Before I could do anything useful with the V100, I had to deal with the fan. The V100 SXM2 was designed to live inside a 2U server with industrial cooling. The fan on the adapter is not subtle. It is not quiet. It is not something you want in a room you also sleep in. 在用 V100 做任何有用的事情之前,我必须先处理风扇问题。V100 SXM2 是为 2U 服务器的工业级散热环境设计的。转接卡上的风扇一点也不含蓄,也不安静。你绝对不会想把它放在你睡觉的房间里。

I measured it with my Apple Watch: 82 decibels. That is somewhere between a garbage disposal and a lawnmower, well past “loud PC” and into “should I be wearing earplugs in my own house” territory. 我用 Apple Watch 测量了一下:82 分贝。这介于垃圾处理器和割草机之间,远远超过了“电脑噪音大”的范畴,达到了“我在自己家里是不是该戴耳塞”的程度。

And the worst part: you cannot control it. I tried nvidia-smi, I tried scanning for it on Linux, I even tried Afterburner on Windows. Nothing. The fan on this adapter is not designed to be controlled. It is designed to run at 100%, forever, inside a server rack where nobody has to hear it. 最糟糕的是:你无法控制它。我试过 nvidia-smi,试过在 Linux 下扫描它,甚至试过 Windows 上的 Afterburner。都没用。这个转接卡上的风扇根本没打算让你控制。它被设计成在服务器机架内永远以 100% 的转速运行,那里没人会听到它的声音。
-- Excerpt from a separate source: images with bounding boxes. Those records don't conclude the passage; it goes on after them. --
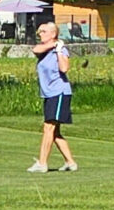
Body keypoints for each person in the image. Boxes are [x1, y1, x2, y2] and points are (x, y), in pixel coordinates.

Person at [29, 21, 78, 172]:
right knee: (54, 132)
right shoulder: (43, 49)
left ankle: (42, 163)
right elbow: (35, 50)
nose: (40, 34)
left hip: (59, 93)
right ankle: (70, 163)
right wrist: (54, 45)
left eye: (43, 31)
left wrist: (58, 49)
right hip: (49, 94)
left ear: (53, 34)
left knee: (48, 128)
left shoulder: (61, 50)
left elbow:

Making the fan listen to reason

让风扇“讲道理”

The 9V battery test told me the pinout was standard case fan territory, just with a weird connector. The next question was whether the fan would actually respond to PWM control if I wired the tachometer and PWM pins to my motherboard. 9V 电池测试告诉我,它的引脚定义其实就是标准的机箱风扇,只是接头很奇怪。接下来的问题是,如果我把测速和 PWM 引脚连接到主板上,风扇是否真的会响应 PWM 控制。
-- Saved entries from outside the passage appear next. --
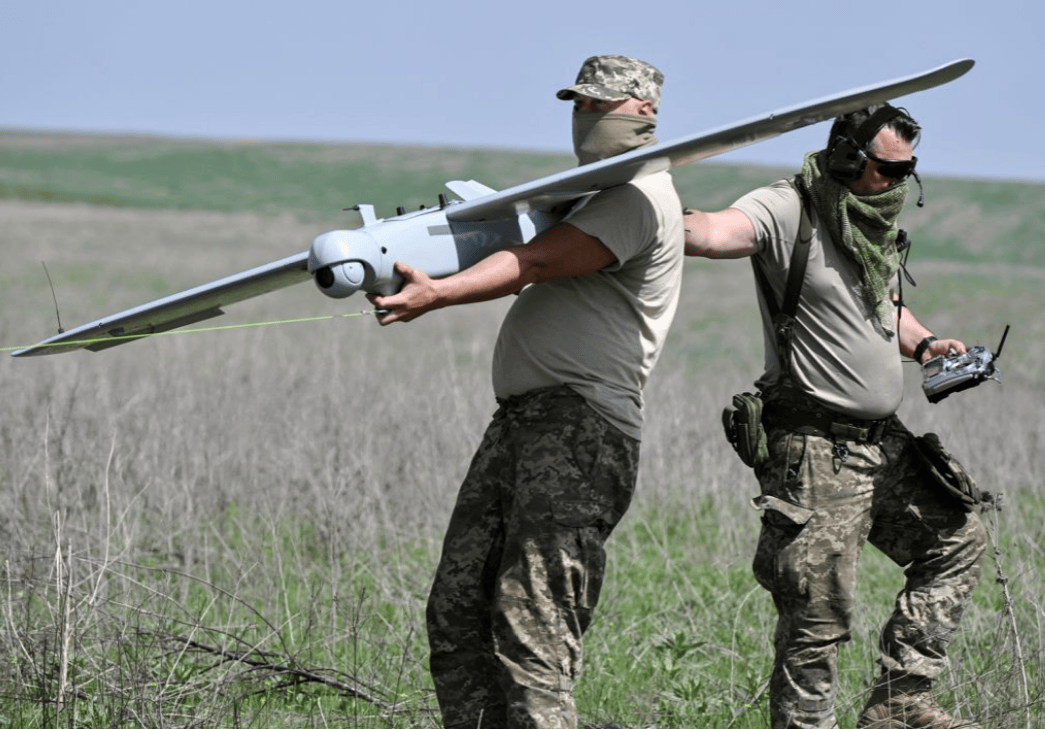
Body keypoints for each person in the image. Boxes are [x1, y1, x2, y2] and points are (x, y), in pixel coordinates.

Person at [368, 55, 684, 729]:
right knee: (456, 608)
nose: (586, 117)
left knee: (532, 624)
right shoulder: (592, 195)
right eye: (580, 104)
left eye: (602, 106)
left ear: (645, 113)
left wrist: (437, 293)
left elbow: (537, 261)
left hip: (579, 427)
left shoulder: (638, 198)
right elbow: (527, 240)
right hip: (522, 422)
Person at [682, 104, 986, 729]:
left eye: (909, 170)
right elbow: (711, 233)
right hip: (815, 445)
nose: (898, 181)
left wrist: (927, 345)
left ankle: (900, 700)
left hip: (881, 445)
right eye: (884, 167)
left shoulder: (869, 226)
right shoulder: (787, 207)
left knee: (956, 540)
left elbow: (883, 310)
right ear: (847, 156)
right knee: (817, 618)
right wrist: (652, 206)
It works. The motherboard can read the RPM and the fan responds to PWM. I keep it at 10%. It never goes above 50C even at full load, and I cannot really hear it. Now I just needed a proper cable instead of jumper wires held in by hope. 成功了。主板可以读取转速,风扇也能响应 PWM 控制。我把它保持在 10% 的转速,即使满载温度也不会超过 50°C,而且我几乎听不到声音。现在我只需要一根正经的线,而不是靠运气固定的跳线。

The solution was a 2.54mm male to PH2.0 female jumper cable. The female PH2.0 end plugs into the fan’s tachometer and PWM pins, and the male 2.54mm end goes into a spare fan header on the motherboard. That went from 82dB ear damage to something I can actually live with. 解决方案是一根 2.54mm 公头转 PH2.0 母头的跳线。PH2.0 母头端插入风扇的测速和 PWM 引脚,2.54mm 公头端插入主板上空闲的风扇接口。噪音从 82 分贝的“听力损伤级”变成了我完全可以接受的水平。

Doubling VRAM for cheap

低成本翻倍显存

With the fan situation handled, the V100 slotted right in alongside my 4080. 随着风扇问题解决,V100 顺利地与我的 4080 并排安装在一起:

  • RTX 4080: 16GB VRAM, Ada architecture

  • Tesla V100: 16GB VRAM, Volta architecture

  • Total: 32GB VRAM across two GPUs

  • RTX 4080: 16GB 显存,Ada 架构

  • Tesla V100: 16GB 显存,Volta 架构

  • 总计: 两块显卡共 32GB 显存

llama.cpp can split the model across both GPUs using tensor splitting. It pipelines the layers across the PCIe bus so the 4080 handles some layers and the V100 handles the rest. It is not as fast as having a single GPU with 32GB, but it works, and it cost me roughly 10% of what a 32GB GPU would cost. llama.cpp 可以通过张量拆分(tensor splitting)将模型分配到两块显卡上。它通过 PCIe 总线对层进行流水线处理,让 4080 处理一部分层,V100 处理剩下的部分。虽然它不如单张 32GB 显存的显卡快,但它确实能用,而且成本仅为 32GB 显卡价格的 10% 左右。